Tessa Gittleman, terapeuta matrimonial y familiar colegiada, coincidió en que la compañía con IA es un fenómeno significativo que carece de investigación a largo plazo.

“Sabemos que existe una gran cantidad de investigaciones sobre la soledad, las brechas de aprendizaje socioemocional y un deseo abrumador de tranquilidad. Si a esto le sumamos la accesibilidad de la IA, es razonable suponer que la compañía con IA no es una anomalía”, declaró.

Gittleman explicó que muchos de sus clientes utilizan la IA para comprobar su comprensión de algo. Anhelan hablar con alguien en quien puedan confiar para evitar juicios.

“Tengo clientes que han entrenado a sus IA para usar mi tono de voz. Lo usan para ayudarlos entre sesiones”, comentó.

Gittleman señaló una pregunta intrigante sobre por qué existe esta necesidad. Considera que la pregunta más acertada es por qué, si tantas personas se sienten solas, no pueden encontrar comunidad con otros seres humanos.

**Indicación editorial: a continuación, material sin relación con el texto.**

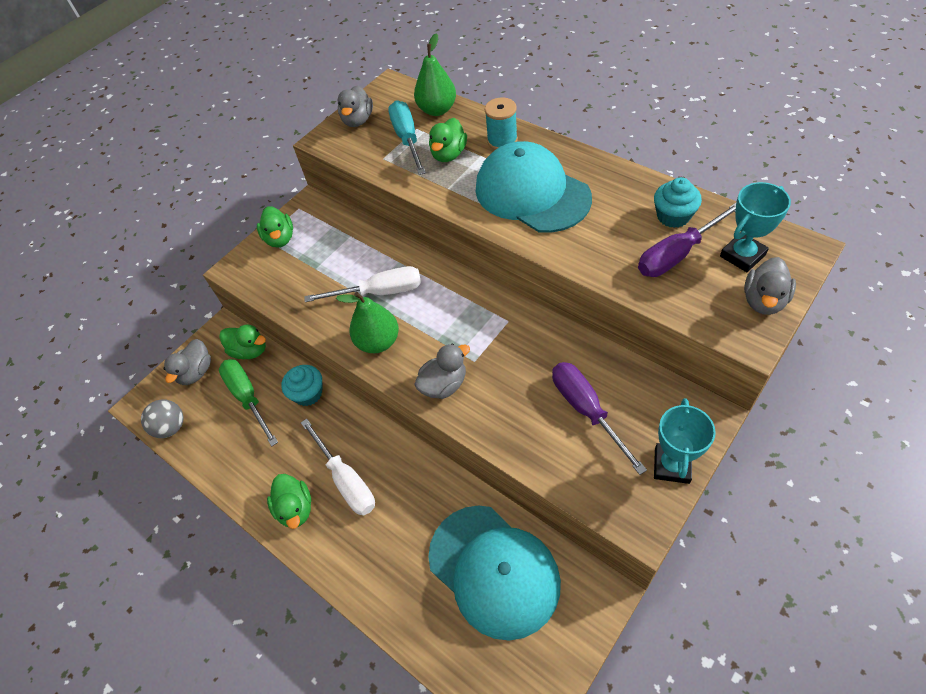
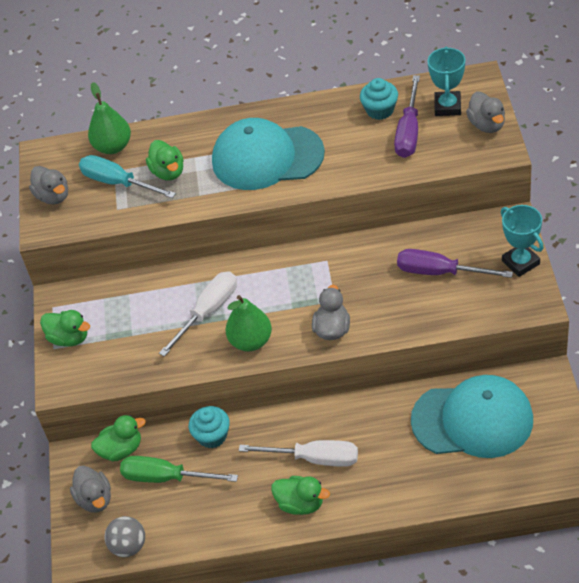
camera: 45 degrees left, 5 degrees down
(502, 141) = (198, 136): turquoise spool -> none

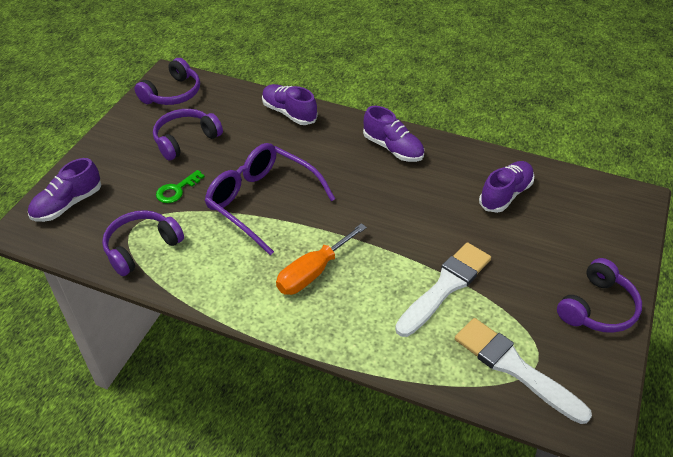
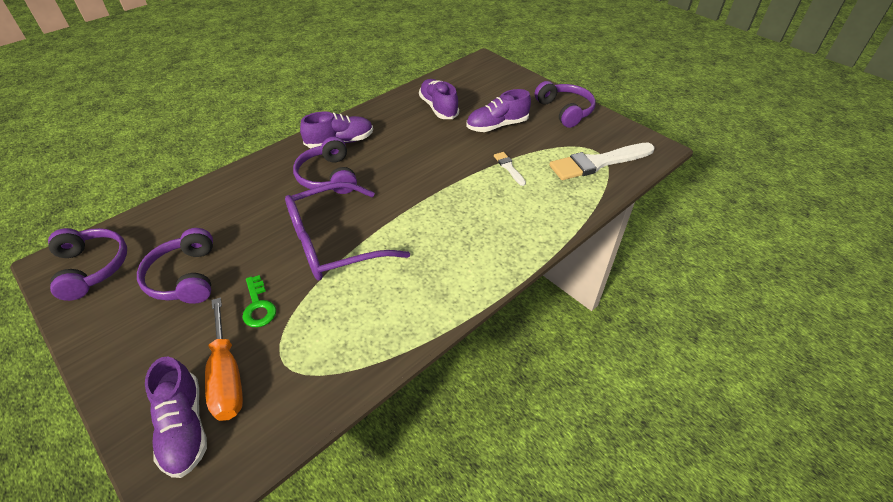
camera: 65 degrees left, 0 degrees up
(141, 247) = (322, 362): purple headphones -> purple headphones (328, 177)
(289, 113) = (229, 187): purple shoe -> purple shoe (497, 126)
(313, 272) = (447, 235): orange screwdriver -> orange screwdriver (227, 376)
(445, 287) = (509, 167): white brush -> white brush, size x0.46

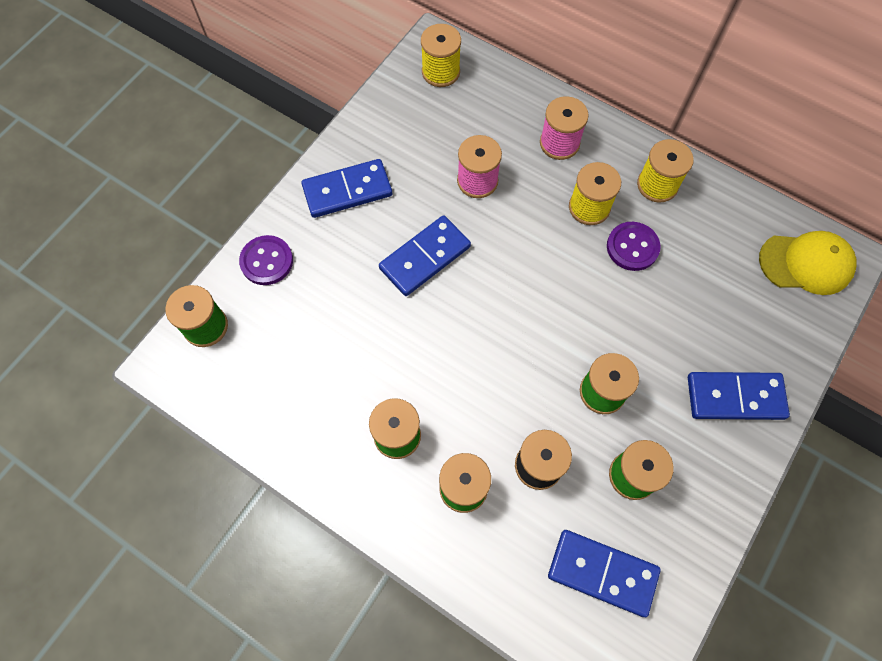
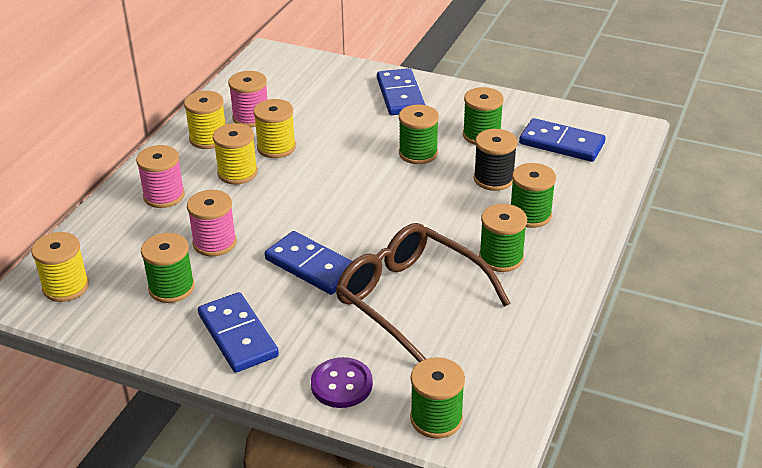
camera: 100 degrees left, 30 degrees down
(355, 335) = (411, 300): none -> brown glasses
(421, 145) = (171, 288): none -> green spool
(602, 573) = (561, 143): blue domino -> blue domino turned 75 degrees counterclockwise
(632, 247) = (276, 147): purple button -> yellow spool
(696, 228) = (251, 117): none -> pink spool
(806, 263) = (276, 69): yellow cap -> none

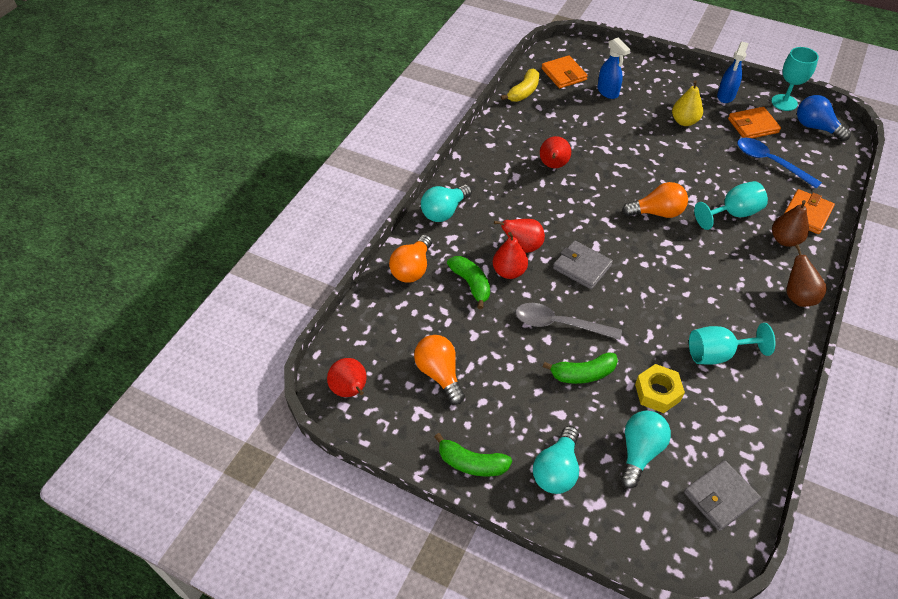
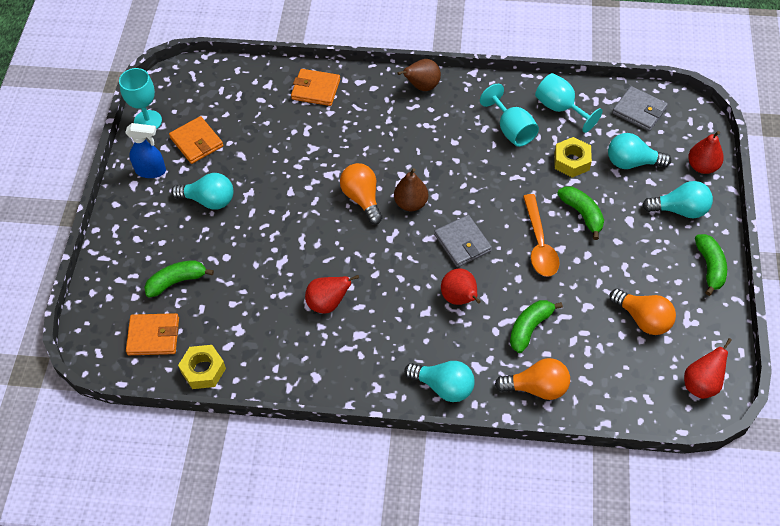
camera: 110 degrees left, 5 degrees up
(440, 374) = (643, 319): orange light bulb -> orange light bulb turned 90 degrees counterclockwise
(509, 272) = (498, 300): red pear -> red pear (702, 166)
(524, 92) = (203, 370): yellow banana -> yellow nut
(559, 324) = (539, 244): grey spoon -> orange spoon
(564, 74) = (153, 336): orange wallet -> orange wallet turned 45 degrees clockwise
(582, 267) = (462, 243): grey wallet -> grey wallet turned 45 degrees counterclockwise
(608, 92) = (176, 281): blue spray bottle -> green banana
(684, 121) = (209, 200): yellow pear -> turquoise light bulb
(733, 214) = (338, 141): turquoise goblet -> turquoise goblet (560, 108)
(770, 162) = (251, 122): blue spoon -> none
(785, 240) = (357, 101): brown pear -> brown pear (411, 203)
(815, 127) = (183, 93): blue light bulb -> none

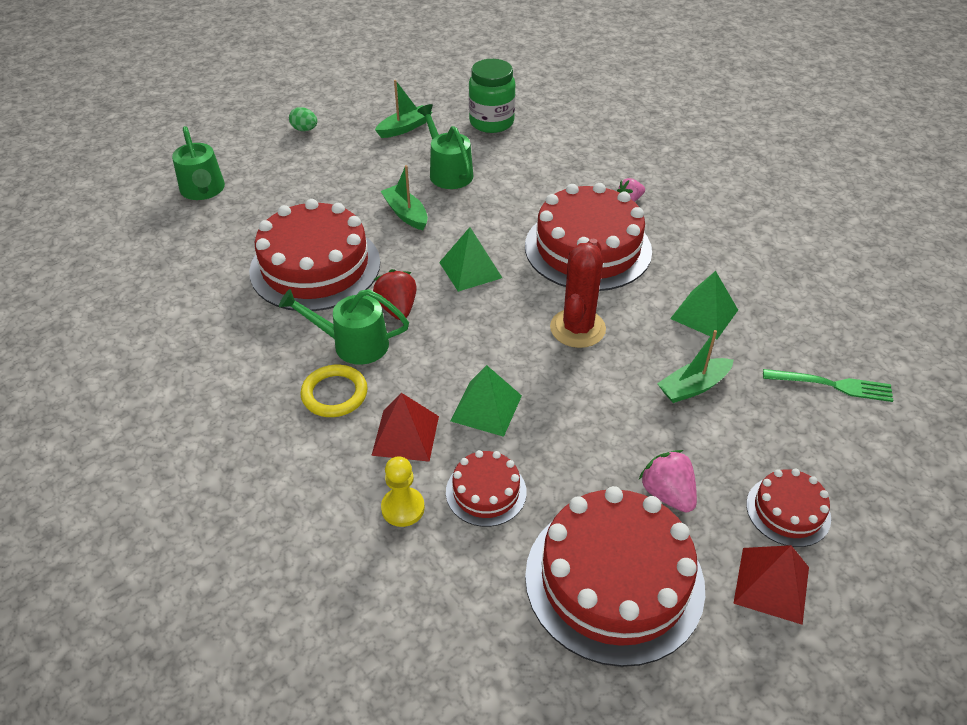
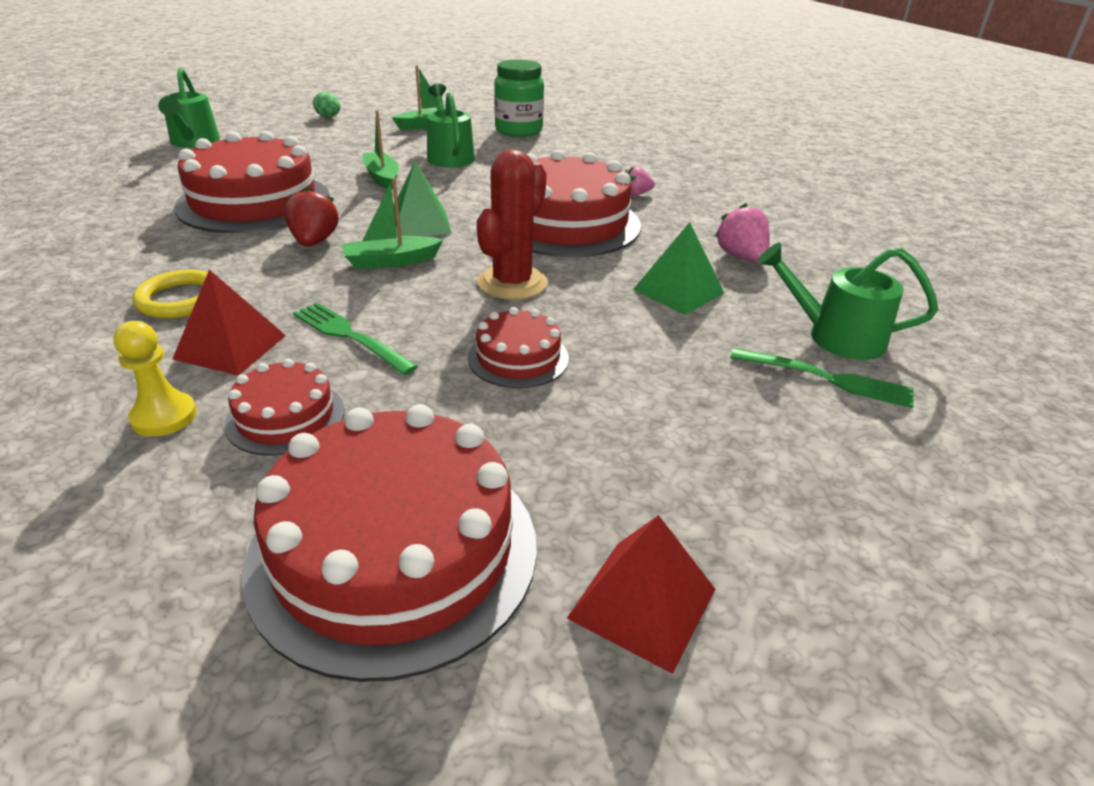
camera: 10 degrees right, 10 degrees down
(352, 344) = (239, 262): green watering can -> green watering can (835, 336)
(486, 408) = (350, 336): green pyramid -> green fork
(667, 494) = (535, 459): pink strawberry -> pink strawberry (741, 257)
(693, 387) = (630, 354): green boat -> green boat (391, 261)
(788, 511) = (709, 509): red cake -> red cake (518, 358)

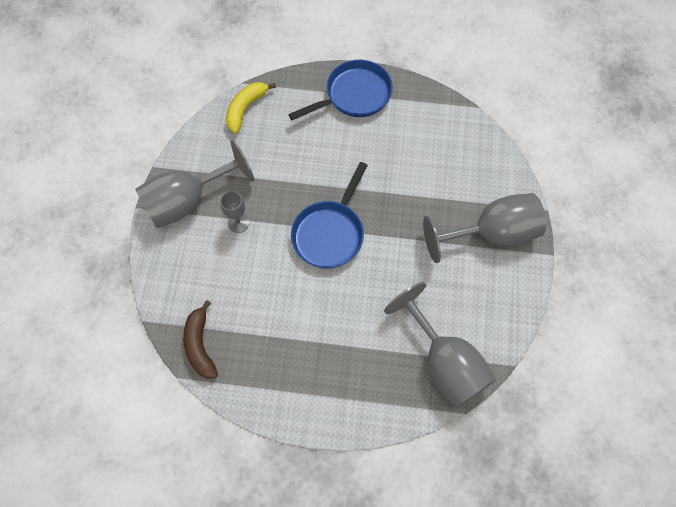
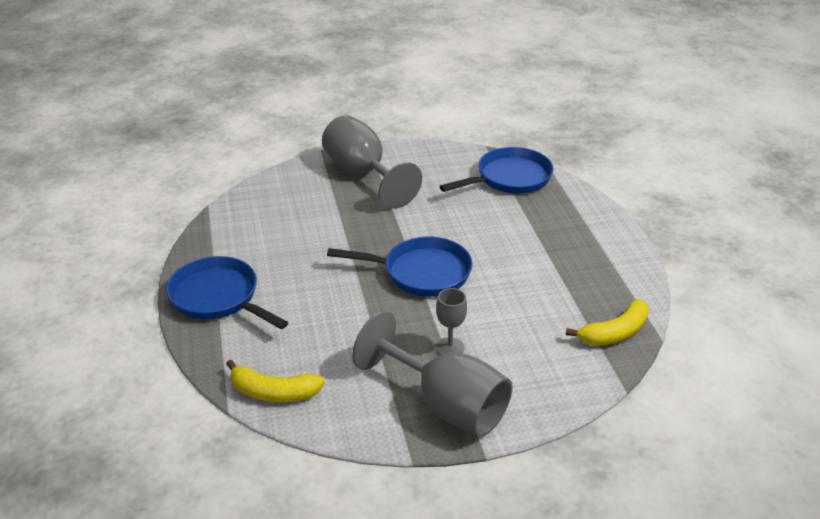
camera: 110 degrees left, 30 degrees down
(200, 345) = (615, 333): brown banana -> yellow banana
(444, 362) = (509, 178): grey goblet -> blue pan

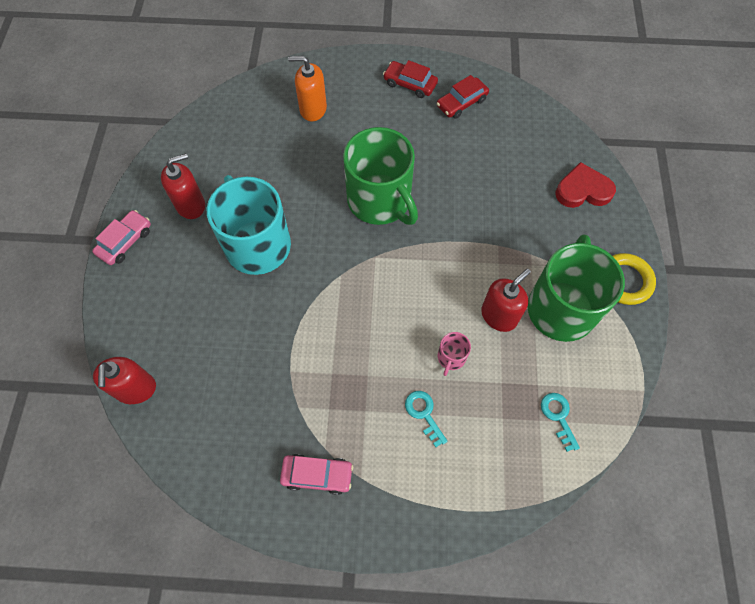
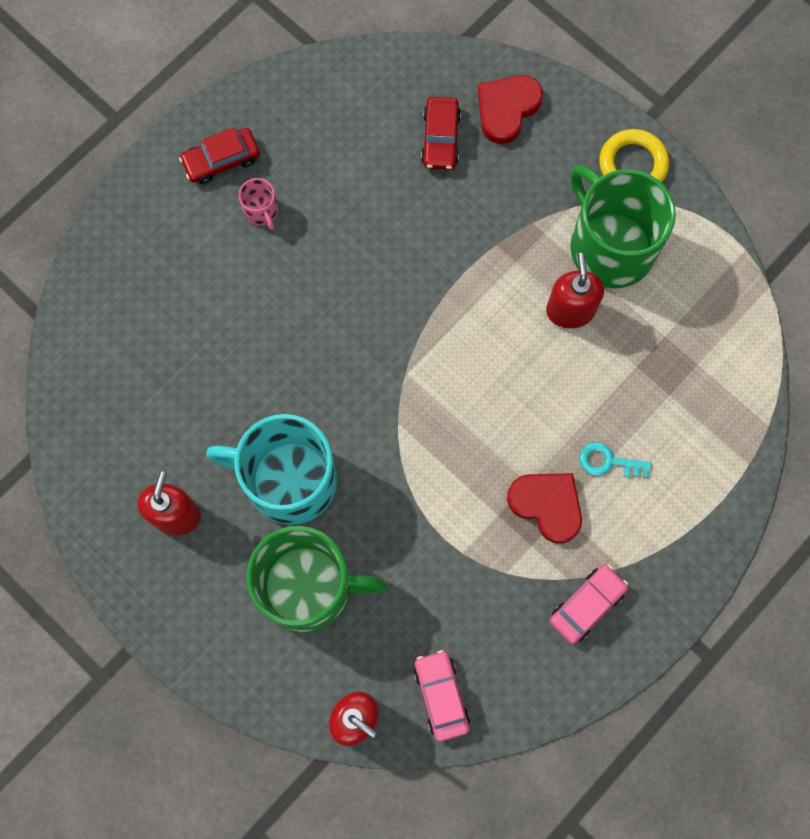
camera: 50 degrees left, 10 degrees up
(125, 241) = (163, 617): pink car -> pink car (441, 696)
(313, 109) = (161, 289): orange soap dispenser -> none
(363, 398) = (547, 505): none -> red heart
(380, 200) = (344, 315): green mug -> green mug (308, 586)
(451, 357) = (574, 390): pink mug -> pink mug (261, 211)
(461, 103) = (296, 129): red car -> red car (440, 138)
(558, 416) = (707, 345): turquoise key -> none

“La capacidad de la IA para ser ágil y receptiva supera lo que la mayoría de los terapeutas pueden hacer. Dicho esto, carece de la autenticidad, resonancia y apoyo físico que suele acompañar la conexión interpersonal”, afirmó.

Según Gittleman, las implicaciones éticas y culturales de las relaciones con la IA son amplias y complejas. Plantean preguntas cruciales sobre cómo se aplican conceptos como el consentimiento y cómo una IA podría gestionar los eventos emocionales humanos.

“Si las personas utilizan la IA para terapia, ¿dónde está la IA aprendiendo a prestar ese servicio dentro de las normas regulatorias estatales?”, preguntó.

Enfrentando el Futuro del Apego entre Humanos e IA.

Mircea Dima, ingeniero de software, CEO y fundador de AlgoCademy, no se sorprende por la tendencia de las personas a desarrollar apegos emocionales a los chatbots de IA. Ahora es cuantificable.

Su empresa es una escuela de programación impulsada por IA cuyo objetivo es ayudar a los estudiantes a prepararse para entrevistas técnicas. Si bien se centra en la aplicación educativa de la IA, sigue muy al tanto de las tendencias más amplias en la interacción entre humanos e IA.

Por ejemplo, una encuesta a usuarios de Replika reveló que más del 35% afirmó que su compañero de IA se había convertido en uno de sus confidentes más cercanos, afirmó. Para 2023, Replika contaba con más de 10 millones de usuarios.

“Mientras tanto, Character.AI [una plataforma para interactuar y crear personajes de IA] recibió más de 100 millones de visitas al mes este año. Tal volumen es más que una señal de novedad: significa relevancia emocional”, observó Dima.

Cree que la tecnología de IA está superando el diálogo cultural.

“Estamos en una época en la que la inteligencia emocional humana es un producto de ventas percibido”, concluyó.